Cloud-Anwendungen müssen mithilfe ein paar weniger Code-Zeilen auf das Sammeln und Auslesen von Diagnosedaten vorbereitet werden. Zunächst muss in einer zu überwachenden Rolle innerhalb der OnStart()-Methode eine neue Instanz eines Diagnostics Monitors erzeugt werden. Diese ist dann für die Steuerung von Datensammlung und -transfer verantwortlich.

Listing 1

using Microsoft.WindowsAzure.Diagnostics;
// Aktivierung der Windows Azure Diagnostics in der OnStart()-Methode einer Rolle
public override bool OnStart()
{
// Start des Diagnostic Monitors. Der Parameter referenziert einen Connection String,
// der in der Servicekonfiguration spezifiziert ist. Dort ist unter anderem hinterlegt
// in welchen Storage Account die Diagnosedaten später übertragen werden sollen.
// Wenn der Wert hier "UseDevelopmentStorage=true" lautet, werden die Diagnosedaten in
// den Development Storage übertragen.
DiagnosticMonitor.Start("DiagnosticsConnectionString");

Die Initialisierung des Diagnostics Monitors wie im Listing oben beschrieben bewirkt, dass Diagnosedaten entsprechend der generellen Voreinstellung erzeugt werden, das heißt, es werden nur solche Daten gesammelt, die in der zuvor erwähnten Tabelle entsprechend gekennzeichnet sind.

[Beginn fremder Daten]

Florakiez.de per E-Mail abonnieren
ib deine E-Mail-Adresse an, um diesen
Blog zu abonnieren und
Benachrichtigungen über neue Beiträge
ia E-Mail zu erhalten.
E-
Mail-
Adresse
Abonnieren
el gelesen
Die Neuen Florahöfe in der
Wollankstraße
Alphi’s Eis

Das folgende Listing zeigt, wie davon abweichend zusätzliche Daten gesammelt werden können.

Listing 2

public override bool OnStart()
{
// Ermittle die voreingestellte Konfiguration
var config = DiagnosticMonitor.GetDefaultInitialConfiguration();
// Füge einen Performance Counter zur Konfiguration hinzu
config.PerformanceCounters.DataSources.Add(
new PerformanceCounterConfiguration()
{
CounterSpecifier = @"\Processor(_Total)\% Processor Time",
SampleRate = TimeSpan.FromSeconds(5)
});
// Füge der Konfiguration auch noch Einträge aus dem Windows Event Log hinzu
config.WindowsEventLog.DataSources.Add("System!*");
// Veranlasse einen regelmäßigen Datentransfer in Windows Azure Storage
config.DiagnosticInfrastructureLogs.ScheduledTransferLogLevelFilter = LogLevel.Error;
config.DiagnosticInfrastructureLogs.ScheduledTransferPeriod = TimeSpan.FromMinutes(5);
// Starte den Diagnostic Monitor mit der angepassten Konfiguration.
DiagnosticMonitor.Start("DiagnosticsConnectionString", config);
return base.OnStart();
}

In diesem Beispiel wird konfiguriert, dass neben den Standardinformationen auch noch alle fünf Sekunden die Prozessorauslastung (der Performance Counter "\Processor(_Total)\% Processor Time") sowie die das System betreffenden Einträge aus den Windows Event Logs gespeichert werden. Für die Diagnostic Infrastructure Logs wird darüber hinaus festgelegt, dass die enthaltenen Fehlermeldungen alle fünf Minuten in Windows Azure Storage übertragen werden.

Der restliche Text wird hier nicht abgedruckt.